At the end of this episode, Damon says to Jamila: If someone's listening and they want to send this episode to their CEO telling them "We want change, we want to make work actually work for women", and you, Jamila, get to write a little memo that's attached to this email that goes off to the CEO, what would you like that message to be?

And here's Jamila's answer, your memo to copy/paste or attach to anyone you're sending this episode on to:

Safety first. Every organisation, including this hypothetical one needs to stop thinking about sexual harassment and in the workplace as a HR issue and start thinking about sexual harassment as an occupational health and safety issue. If your employees are not safe at work, that is not about interpersonal relationships and that person's experience of being your employee, that is about them being safe at work. And if you think about the extraordinary amount of money that is spent in this country by building and construction companies, mining companies, for example, on making sure their employees are safe while doing risky work, imagine if we took that same lens and that same urgency and adamancy around safety to ensuring that women were free of sexual harassment and discrimination and victimisation in workplaces. Think about how you're keeping people safe from sexual harassment. Make training mandatory for staff, make sure there is a confidential, clear complaints mechanism for people to follow.

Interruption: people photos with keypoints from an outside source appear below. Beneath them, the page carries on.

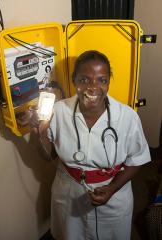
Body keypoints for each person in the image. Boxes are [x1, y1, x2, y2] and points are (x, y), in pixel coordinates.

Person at [30, 50, 151, 240]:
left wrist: (112, 189)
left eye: (102, 80)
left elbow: (138, 159)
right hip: (68, 191)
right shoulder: (58, 111)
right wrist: (41, 131)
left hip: (113, 192)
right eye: (84, 80)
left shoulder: (127, 117)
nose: (93, 87)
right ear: (74, 81)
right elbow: (47, 156)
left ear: (108, 82)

Explore the provision of paid domestic and family violence leave, and provide training for frontline responders to sexual harassment in workplaces because often it is not HR who hears it first. It is an ordinary line manager who does not know what to do.

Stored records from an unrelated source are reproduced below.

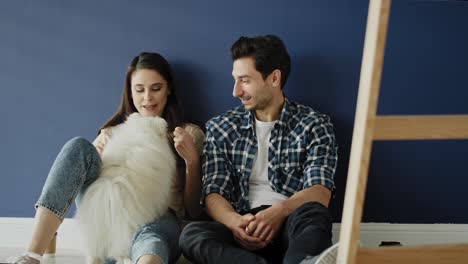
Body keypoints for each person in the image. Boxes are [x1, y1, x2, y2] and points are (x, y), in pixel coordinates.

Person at [9, 52, 204, 264]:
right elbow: (89, 193)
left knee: (150, 243)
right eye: (139, 90)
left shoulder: (188, 134)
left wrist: (191, 162)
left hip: (158, 222)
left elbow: (193, 211)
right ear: (130, 92)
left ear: (169, 89)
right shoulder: (111, 134)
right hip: (109, 220)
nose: (147, 98)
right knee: (78, 146)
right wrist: (100, 162)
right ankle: (32, 254)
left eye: (156, 88)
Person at [179, 35, 338, 264]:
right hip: (241, 226)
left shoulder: (314, 124)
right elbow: (214, 193)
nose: (236, 91)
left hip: (289, 224)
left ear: (274, 78)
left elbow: (320, 191)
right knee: (192, 235)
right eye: (235, 80)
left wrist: (278, 212)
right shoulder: (221, 128)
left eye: (245, 80)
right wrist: (235, 222)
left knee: (314, 214)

Address your pay gaps. Don't tell me you don't have one because the chances are you do. It is illegal to pay different people different amounts of money for the same work because of their gender. Start there, start with your audit and rectify unequal pay.

Look at broader company-wide pay gaps. Why is it that pay gap exists in your organisation and most organisations have them? The WGEA (Workplace Gender Equality Agency) data shows us that different industries have different degrees of a pay gap, but all industries experience them.

Implement transparency. Transparency of pay gap data, transparency of salary bands and a review of discretionary payments. Often pay gaps increase because of discretionary payments, bonuses, superannuation, gifts, that kind of thing. Look at how you can be more explicitly fair about that.

Evaluate and revise gender and language in promotion and recruitment.

Work-life balance and the idea of how that is modeled, how that is prioritized and how that is accepted. How do you create an acceptance of the very diverse and individual lives your employees lead? And I'm not talking about a diversity of just those employees. And I'm not talking about diversity meaning that you've diversified your marketing department to make sure the glossy brochure looks diverse. I'm talking about recruiting, retaining and promoting diverse employees and then supporting them to be able to attain work life balance in a way that is meaningful and real. And that means senior leaders in the organisation demonstrating and modelling that balance, creating informal opportunities to have conversations with women and with various minorities and people who face disadvantage at work, especially those who don't work full time in the physical office.

Avoid promoting presenteeism. Make sure that your office culture is inclusive at home as well as at work.

When you give feedback, ask for feedback about how you give it. So often we always think we're giving great, helpful, useful feedback. And too often, employees, particularly women who face some kind of barrier or disadvantage, don't have the opportunity to say, this doesn't work for me. This isn't helping me.